**Passage for review**
= Beginning of Section =

Posted on 11/20/2016 7:17:21 PM PST by SeekAndFind
Back in the summer of 2012 the City of Los Angeles realized that they had a serious budget problem on their hands and the culprit, as in so many other cities, was the city’s extremely generous pension plan for municipal workers. Mayor Antonio Villaraigosa, backed by the city council, jumped into the fray and passed what was then described as sweeping pension reform and patted themselves on the back for a job well done. (LA Times, 2012)
Despite a raucous protest and threats of a lawsuit from city labor unions, the Los Angeles City Council voted Tuesday to roll back pension benefits and boost the retirement age to 65 for new civilian employees.
The council voted 14-0 to approve the plan, which budget officials say will save $30 million to $70 million over a five-year period. The changes will not go into effect until a final vote in 30 days. In the meantime, the council instructed city negotiators to meet with union leaders “to find common ground and to avoid litigation.”
Good thing they got that sorted out, eh? Really dodged a bullet there. So, four years down the line, how well have those reforms worked out? Well… let’s just say that things could have gone better. (LA Times, this week, emphasis added)
Today, Los Angeles taxpayers are underwriting retirement benefits that are among the nations most generous at a cost that has never been higher.
The citys general fund payments for pensions and retiree healthcare reached $1.04 billion last year, eating up more than 20% of operating revenue compared with less than 5% in 2002.
L.A.s vaunted pension reforms have not cut the citys pension costs; at best, they have modestly slowed their rate of growth.
It’s only the fact that Hollywood and a few other big dollar enterprises keep their revenues far above average that’s stopping L.A. from sinking into fiscal dysfunction. Having 20% of your budget going to pension payments isn’t just massive… it’s unsustainable in the long run. Going back to the 2012 article I linked, the answer was right there in front of them. None of the modest reforms they enacted applied to current employees (who number more than 20K), only to new workers. Several large groups, including firefighters, police and water department workers were excluded from the reforms. And all of those pensions for existing workers are based on their salaries, which average anywhere from 20 to 42 percent higher than their civilian counterparts. No wonder their budget has this massive hole in it.
How many cities and states have seen seen this pattern repeated in? Pensions basically bankrupted Detroit. Chris Christie has spent a huge amount of his term fighting the bloated pension system in New Jersey. Cities from Cincinnati to Billings, Montana, Charleston, Portland and Chicago (which is at the top of the list) comprise the dozens of municipalities with the most massive unfunded pension debts hanging over their heads. Have we learned nothing?
If we’re to be brutally honest about how we got to this point (as well as what to do going forward), failure was baked into the cake from the beginning. The real issue is found in the fact that government employee unions were the ones negotiating with the municipal and state governments for the best, most expensive benefits they could manage. Unfortunately, in virtually every major city in the country, the government was run by the Democrats. Given what you no doubt already know, think about that for a moment. It means that the Democrats were negotiating against the Democrats. Nobody was representing the taxpayers and, perhaps even more seriously, nobody was there to keep their own appetites in check.

= End of Section =

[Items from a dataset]
= Beginning of Section =

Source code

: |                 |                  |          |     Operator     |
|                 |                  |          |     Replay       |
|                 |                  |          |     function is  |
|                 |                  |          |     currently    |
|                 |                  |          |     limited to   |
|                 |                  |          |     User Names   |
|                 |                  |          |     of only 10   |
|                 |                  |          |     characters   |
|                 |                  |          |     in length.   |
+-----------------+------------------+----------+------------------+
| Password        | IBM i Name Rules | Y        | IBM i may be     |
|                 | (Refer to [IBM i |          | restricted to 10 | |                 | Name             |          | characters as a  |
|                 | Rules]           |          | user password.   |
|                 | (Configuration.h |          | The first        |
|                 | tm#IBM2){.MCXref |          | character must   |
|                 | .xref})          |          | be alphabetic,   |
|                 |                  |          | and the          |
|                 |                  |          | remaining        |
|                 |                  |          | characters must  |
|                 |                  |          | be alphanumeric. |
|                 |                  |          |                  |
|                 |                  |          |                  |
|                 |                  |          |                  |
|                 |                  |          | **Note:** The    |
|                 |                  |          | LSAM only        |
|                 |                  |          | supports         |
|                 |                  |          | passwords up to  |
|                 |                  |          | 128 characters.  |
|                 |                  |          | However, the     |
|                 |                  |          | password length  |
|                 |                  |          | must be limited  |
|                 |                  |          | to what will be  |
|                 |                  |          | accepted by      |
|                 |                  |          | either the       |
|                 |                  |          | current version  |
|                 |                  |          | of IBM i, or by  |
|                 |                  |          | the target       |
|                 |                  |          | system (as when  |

= End of Section =
= Beginning of Section =

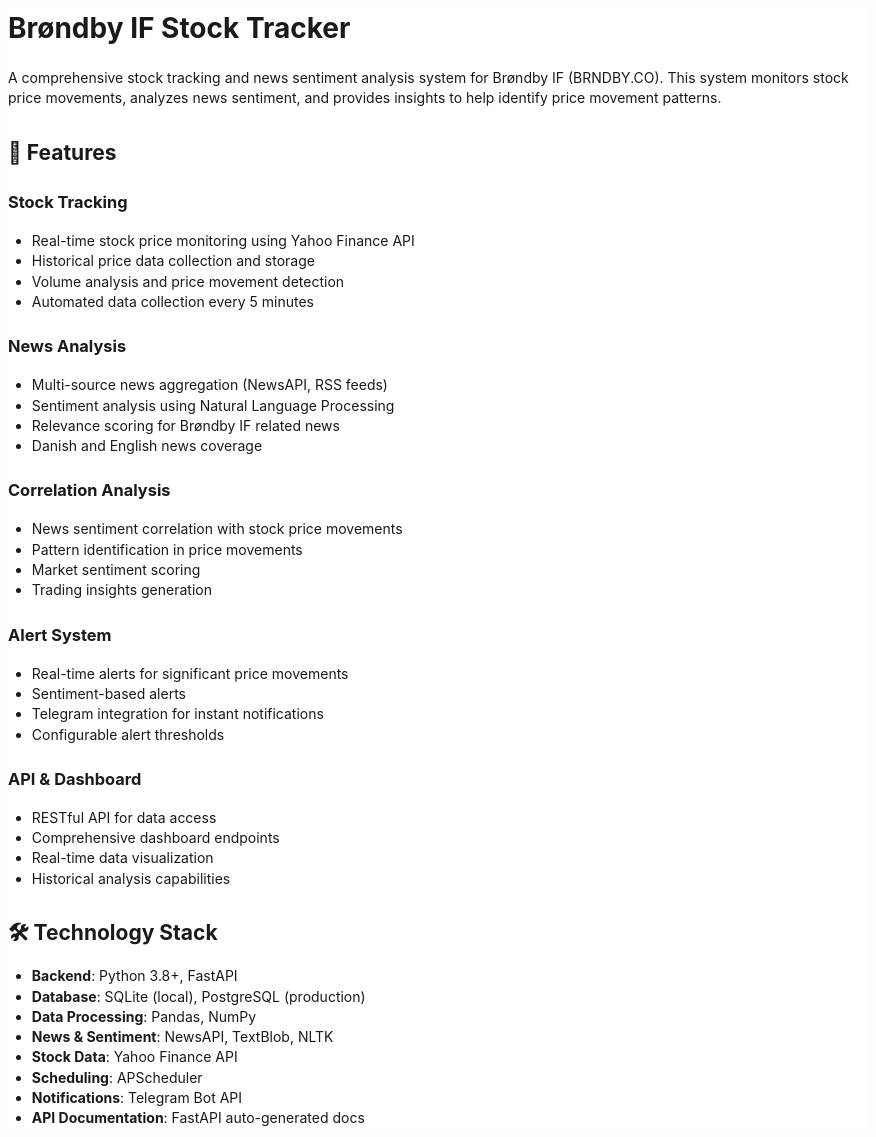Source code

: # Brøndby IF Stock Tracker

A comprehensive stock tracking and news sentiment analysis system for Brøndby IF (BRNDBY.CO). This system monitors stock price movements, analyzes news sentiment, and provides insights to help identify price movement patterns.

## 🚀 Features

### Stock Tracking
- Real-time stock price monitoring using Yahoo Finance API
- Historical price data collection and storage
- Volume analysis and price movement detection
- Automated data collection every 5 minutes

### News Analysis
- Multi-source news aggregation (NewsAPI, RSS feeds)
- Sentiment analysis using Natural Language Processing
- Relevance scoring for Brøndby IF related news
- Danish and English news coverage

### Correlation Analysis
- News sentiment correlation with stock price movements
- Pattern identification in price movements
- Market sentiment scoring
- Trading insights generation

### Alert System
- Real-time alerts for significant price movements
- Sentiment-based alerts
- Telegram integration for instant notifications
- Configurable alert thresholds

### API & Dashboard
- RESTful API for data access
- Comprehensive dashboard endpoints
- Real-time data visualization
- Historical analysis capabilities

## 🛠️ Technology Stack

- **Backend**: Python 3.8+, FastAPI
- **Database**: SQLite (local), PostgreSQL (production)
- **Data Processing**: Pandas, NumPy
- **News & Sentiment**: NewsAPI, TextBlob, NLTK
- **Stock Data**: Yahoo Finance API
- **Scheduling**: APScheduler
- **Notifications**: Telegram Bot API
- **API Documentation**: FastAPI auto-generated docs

= End of Section =

**Prompt 1**
Answer these questions about the pension post:
(a) By what vote did the Los Angeles City Council approve the 2012 plan?
(b) What did the city's general fund payments for pensions and retiree healthcare reach last year?
(c) Which city is at the top of the list of municipalities with massive unfunded pension debts?
**Prompt 2**
Can you rewrite the paragraph of the pension post that begins "It’s only the fact that Hollywood" as a short bulleted list that keeps its main facts?
**Prompt 3**
Reproduce the pension post word for word, beginning at the words "Good thing they" and stopping after "never been higher.".

**Written reply 1**
(a) 14-0
(b) $1.04 billion
(c) Chicago

**Written reply 2**
- Hollywood and a few other big-dollar enterprises keep L.A.'s revenues far above average, which is all that keeps the city from sinking into fiscal dysfunction.
- Sending 20% of the budget to pension payments is unsustainable in the long run.
- The 2012 reforms applied only to new workers, not to current employees, who number more than 20K.
- Firefighters, police and water department workers were excluded from the reforms.
- Pensions for existing workers are based on their salaries, which average 20 to 42 percent higher than those of their civilian counterparts.

**Written reply 3**
Good thing they got that sorted out, eh? Really dodged a bullet there. So, four years down the line, how well have those reforms worked out? Well… let’s just say that things could have gone better. (LA Times, this week, emphasis added)
Today, Los Angeles taxpayers are underwriting retirement benefits that are among the nations most generous at a cost that has never been higher.